When Lyft presents accounting figures, it recognizes revenue on a net basis. This creates a top-line number for the company that is much lower than the amount of money taken in by the company from passengers over a specific period. Lyft considers its company as an “agent” that facilitates the connection between passengers and drivers.
Otherwise, it would report revenue on a gross basis. The argument for the company in handling its accounting this way is that it assists a third-party to provide a transportation service to a passenger when they need a ride under the stipulation that both the driver and passenger can reject the price of the ride.
Facing Competition And Revenue Growth
The Lyft IPO stock price may have been priced too aggressively considering it’s net loss figure in 2018. At the end of 2018, Lyft’s share of the market in the United States was at 39 percent. The company had grown its market share by 17 percentage points since 2016. Lyft was still reporting a net loss in 2018 as well. The following figures show the losses sustained by the company from 2017 to 2018, even though bookings had increased dramatically from the prior year.

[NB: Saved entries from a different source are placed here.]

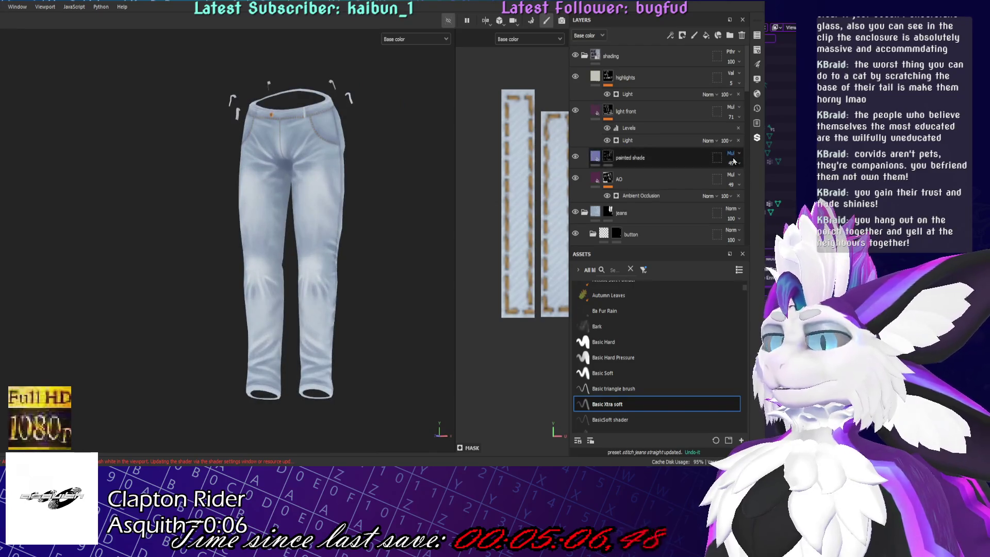
pyautogui.scroll(-2, 735, 158)
pyautogui.scroll(-2, 735, 158)
pyautogui.scroll(-2, 735, 157)
pyautogui.scroll(-2, 736, 158)
pyautogui.scroll(-5, 736, 158)
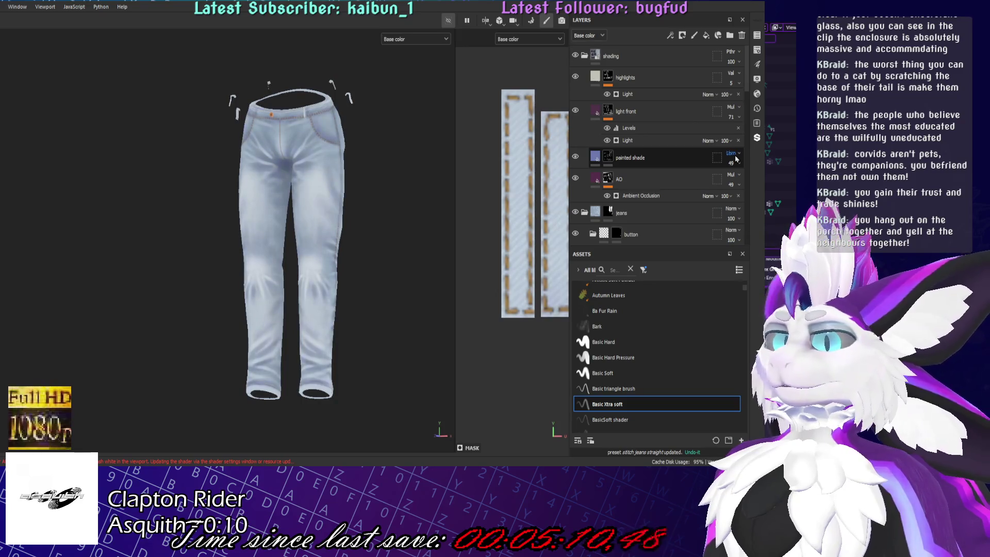
pyautogui.scroll(-1, 736, 158)
pyautogui.scroll(-1, 736, 158)
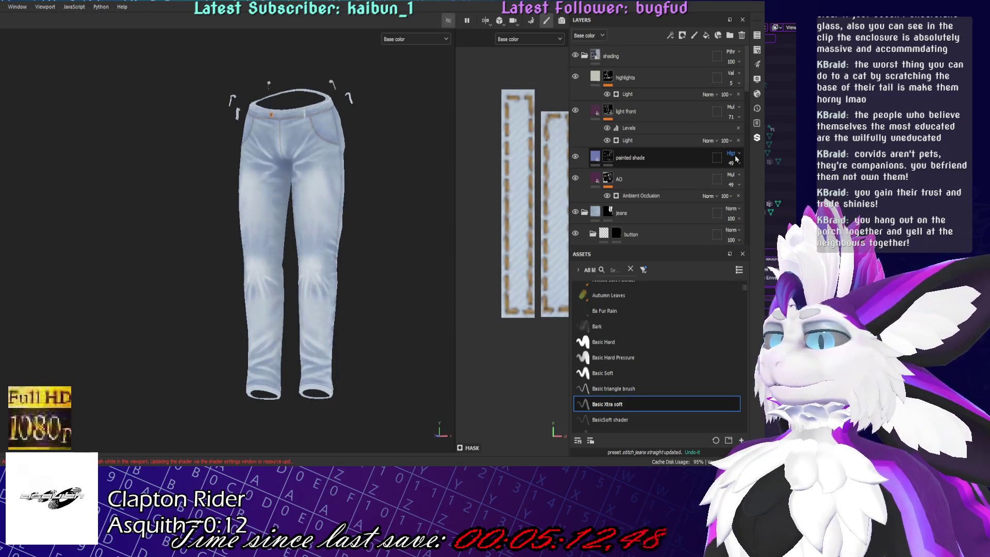
pyautogui.scroll(-1, 736, 157)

- Bookings of $8.1 billion had increased by 76 percent since 2017
- Net loss of $911 million, which increased by 32 percent since 2017
- Revenues of $2.2 billion accounted for twice the revenue of the company since 2017
Continued Hurdles With The Company
Lyft ended up reporting a loss of about $900 million at the end of 2018. While the company has drastically changed the way that individuals can utilize transportation, its share price has been in a steady decline since the IPO. Shares for the company were trading at close to $37 in early October 2019, which is close to a 50 percent drop in value.